The pixel-level segmentation networks by construction provide an approximate quantification of the number of B-lines in each frame through counting the isolated origin predictions. The average number of detections per frame, which is currently used to predict B-line presence for a LUS video, can therefore also be considered as a possible measure of B-line severity. In comparison, directly predicting a severity score using a CNN as proposed by Baloescu et al. [22] is less interpretable and would require retraining and relabeling when there is a need for adjusting the definition of the severity classes. After inspection of our results, we identified several occasions in which further improvement of our method for localization and quantification of B-lines is possible. For example, when two B-line origins are in a close proximity, the predictions can coalesce (e.g., Fig. 4a).
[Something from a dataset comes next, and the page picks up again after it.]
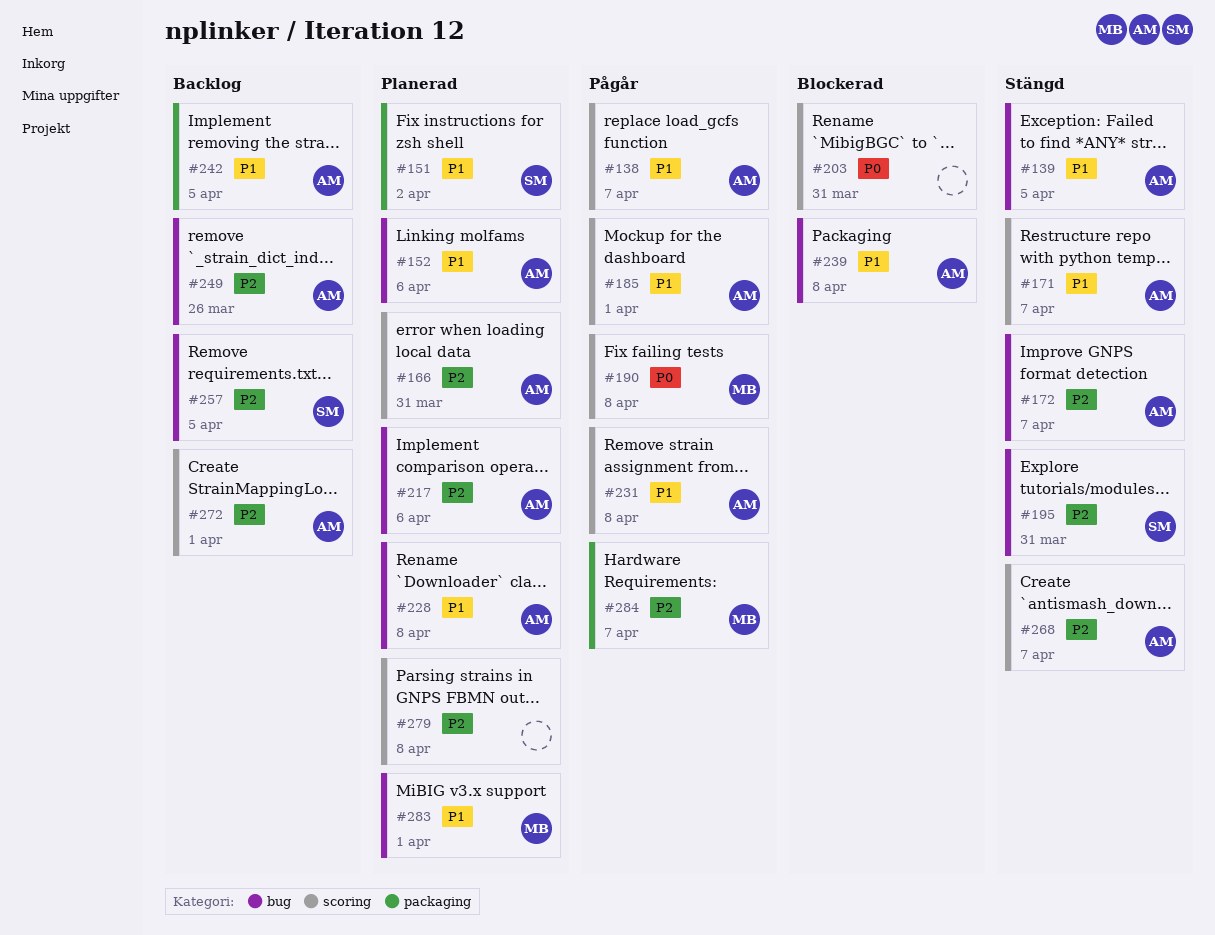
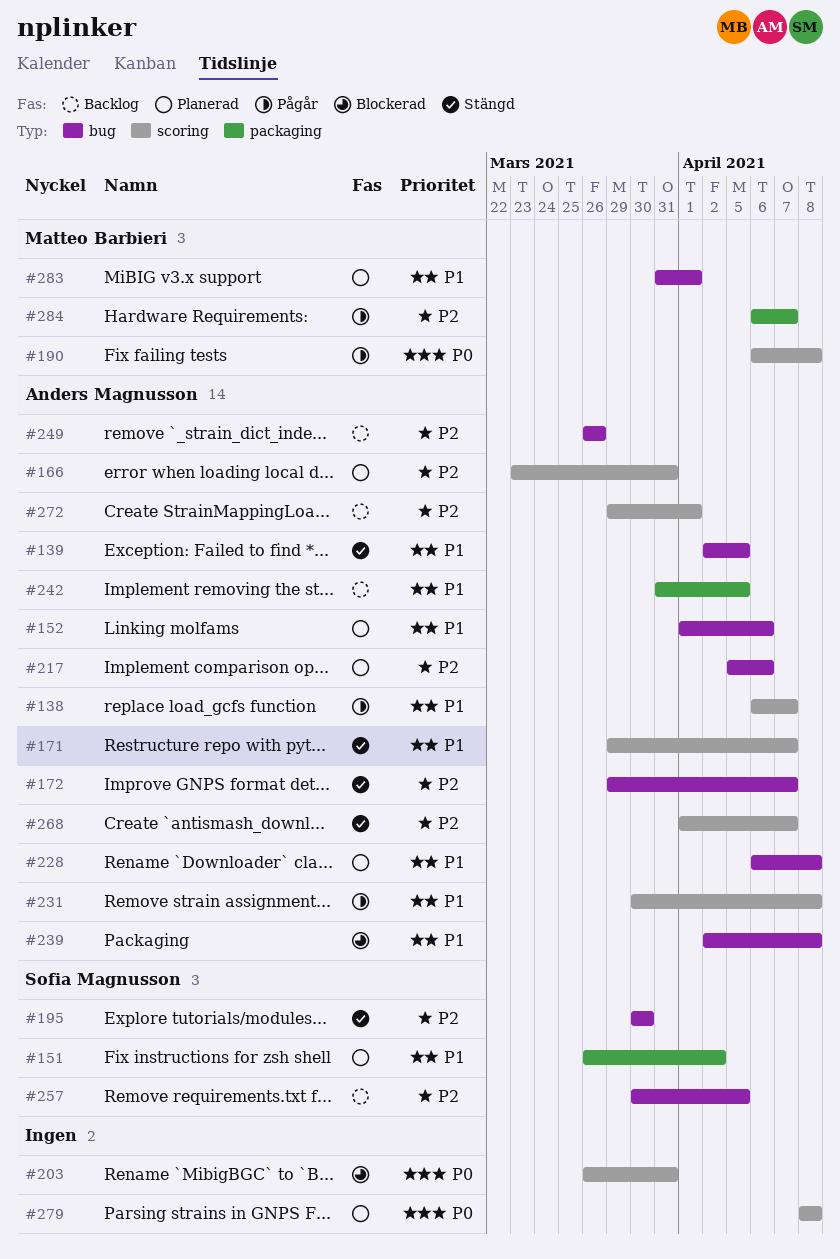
#185: present -> none
#195, due: Mar 31 -> Mar 30
#279, priority: P2 -> P0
Although this property is not completely undesirable, as B-lines tend to show similar behavior, it does results in undercounting of B-lines. In addition, we observed that the network can detect multiple origin locations for the same B-line, mostly in cases of pleural consolidation or other bright structures below the pleura (e.g., Fig. 4b). This results in counting the same B-line multiple times. Future research can also focus on alternative approaches to quantify the severity of pulmonary congestion in LUS, such as the average intensity value below the pleura [52], or the fraction of the pleural line from where B-lines originate [26].

Fig. 4.

Two example frames with incorrectly predicted origins indicated by the arrows. (a) The predictions for two B-lines coalesced. (b) The same B-line was detected twice.
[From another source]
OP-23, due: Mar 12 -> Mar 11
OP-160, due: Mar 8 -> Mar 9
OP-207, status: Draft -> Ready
A limitation of this work is that all models were developed and evaluated on LUS videos from a single hospital and acquired using curvilinear transducers from the same vendor. Either a shift in the patient population or acquisition characteristics could cause a mismatch between the data generating distribution that was used for training and a future deployment environment [53]. A second limitation is that B-line annotations for training and test data were mainly provided by a single expert. Investigating the generalizability of the developed methods across different clinical sites, as well as extending the curated dataset and acquiring annotations from more LUS experts, are directions for future work.

In conclusion, we compared several deep neural network architectures for detection of B-line artifacts on a new lung ultrasound dataset and proposed a novel approach to B-line localization by predicting the B-line origin locations as single points.